Increasing scientific evidence indicates that social relationships have a significant effect on long term human health. Stressful or absent social relationships increases mortality rates and propensity of contracting chronic diseases, while supportive social relationships reduce these rates. Marriage is the dominant form of adult relationship across most human cultures, around 51 percent of adult Americans are married, and the nature of these relationships can have significant physiological impacts on long term health. Marriage acts as a physiological multiplier of the quality of partner relationships. While supportive, loving marriages decrease morbidity and mortality rates below those found non-married adults, stressful marriages increase these rates above the non-married control group.

Generally, marriage has a positive physiological effect on human health. Non-married individuals have significantly higher rates of mortality and illness than non-married individuals. These physiological benefits of marriage are not distributed equally among the genders though with only a 50 percent decrease in mortality among married women and a 250 percent decrease in mortality among married men. The association between marriage and positive health outcomes is argued to come from the broad base of support, both economic and social, that comes with marriage. However, marriage is not a universally positive multiplier of health. In fact, marital stress can have a significant negative and gender-biased physiological effects on long term health outcomes.

Marital stress effects the body through three major physiological channels: The cardiovascular, endocrine and immune systems. Like other forms of environmental stress, martial stress causes heightened blood pressure and heart rate. Interestingly when married subjects were asked to argue about an issue, whether personal or impersonal, women experienced heightened blood pressure and heart rate while men experienced little to no change in the cardiovascular state. However, men did show significant increases in blood pressure and heart rate while trying to influence their spouse especially in an aggressive manner.

Marital relationships also have substantial effects on the function of the endocrine system, the physiological pathways which produce hormones that regulate metabolism, growth, mood and a variety of other bodily functions. Among newlyweds, discussions of marital problems caused increased secretion of epinephrine, norepinephrine and cortisol, all stress hormones associated with the fight-or-flight response and which strain the body. Like with the cardiovascular system, marital stress during these discussions caused women to secrete higher relative levels of stress hormones than men. Partners who exhibit positive behaviors to each other during these conflict-resolution showed lower levels of stress hormones than those who exhibited neutral behaviors.

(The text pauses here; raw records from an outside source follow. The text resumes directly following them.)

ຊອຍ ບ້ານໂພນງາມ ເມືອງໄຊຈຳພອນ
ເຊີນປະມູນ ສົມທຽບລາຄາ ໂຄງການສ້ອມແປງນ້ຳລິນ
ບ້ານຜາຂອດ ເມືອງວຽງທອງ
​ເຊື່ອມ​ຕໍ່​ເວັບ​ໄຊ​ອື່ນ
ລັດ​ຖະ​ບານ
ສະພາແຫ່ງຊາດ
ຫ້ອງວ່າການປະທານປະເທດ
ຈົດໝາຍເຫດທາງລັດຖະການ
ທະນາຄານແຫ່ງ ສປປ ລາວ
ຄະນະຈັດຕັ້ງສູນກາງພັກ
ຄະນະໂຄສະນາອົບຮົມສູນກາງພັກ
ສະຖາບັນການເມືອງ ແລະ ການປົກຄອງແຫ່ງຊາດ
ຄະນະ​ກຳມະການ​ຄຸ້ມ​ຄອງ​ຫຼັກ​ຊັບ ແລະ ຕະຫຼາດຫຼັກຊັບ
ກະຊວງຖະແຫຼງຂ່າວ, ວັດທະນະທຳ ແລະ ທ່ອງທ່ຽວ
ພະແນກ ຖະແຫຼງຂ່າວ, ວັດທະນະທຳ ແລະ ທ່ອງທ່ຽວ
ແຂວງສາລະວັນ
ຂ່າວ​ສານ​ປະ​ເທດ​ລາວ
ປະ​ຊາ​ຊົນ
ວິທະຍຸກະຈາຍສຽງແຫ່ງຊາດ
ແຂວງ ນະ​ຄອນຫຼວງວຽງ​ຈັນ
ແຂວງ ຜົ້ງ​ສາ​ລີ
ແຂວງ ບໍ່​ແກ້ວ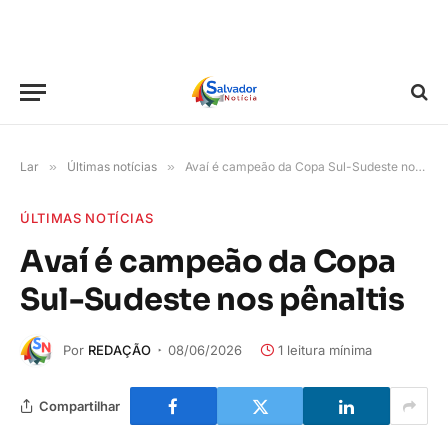
Lar
»
Últimas notícias
»
Avaí é campeão da Copa Sul-Sudeste nos pênaltis
ÚLTIMAS NOTÍCIAS
Avaí é campeão da Copa
Sul-Sudeste nos pênaltis
Por
REDAÇÃO
08/06/2026
1 leitura mínima
Compartilhar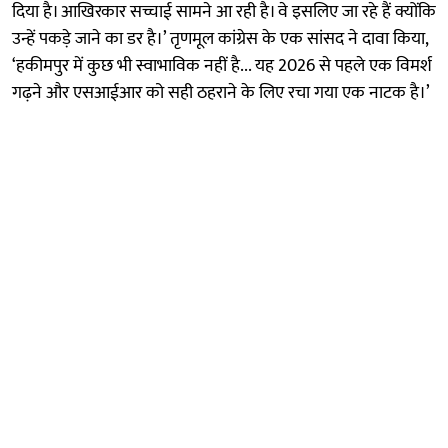
दिया है। आखिरकार सच्चाई सामने आ रही है। वे इसलिए जा रहे हैं क्योंकि
उन्हें पकड़े जाने का डर है।’ तृणमूल कांग्रेस के एक सांसद ने दावा किया,
‘हकीमपुर में कुछ भी स्वाभाविक नहीं है... यह 2026 से पहले एक विमर्श
गढ़ने और एसआईआर को सही ठहराने के लिए रचा गया एक नाटक है।’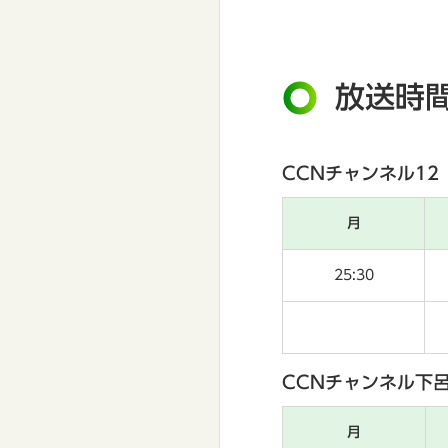
放送時
CCNチャンネル12
月
25:30
CCNチャンネル下
月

Like the cardiovascular and endocrine systems, marital stress causes significant decline in the immune systems of partners. Habitual hostile behavior and marital conflict is associated with a decline in natural killer cells and a decreased ability for the body to fight off adaptive herpes viruses. The older the test subjects the more pronounced the negative effect marital stress has on immune function. Following the differential pattern of gender and marital stress, women’s immune systems declined significantly more than men’s systems undergoing similar stress. Moreover, while female lymphocyte count decreased after marital conflict, male lymphocyte count increased. Marital stress on the immune system thus increases the likelihood for partners to contract disease and decrease their ability to repair physiological damage.

While marriage is the dominant form of adult relationship, in the United States it is dramatically declining as a cultural norm. According to the PEW Research Center, in 1960 72 percent of American adults were married compared to 2008 when only 51-52 percent of American adults. The decline in marriage isn’t uniform by class though. In 2008 64 percent of college graduates were married while only 48 percent of adults with only a high school degree were married. The last decade’s worth of research on the physiological effects of marriage raises questions about how the decline in marriage could create long term effects on public health. Will culturally normalized cohabitation replicate the social and economic support created by marriage in the modern system? If not, will adult Americans lose out on the physiological benefits of healthy marriage and the harms of stressful marriage? Will American society simply lose this physiological multiplier?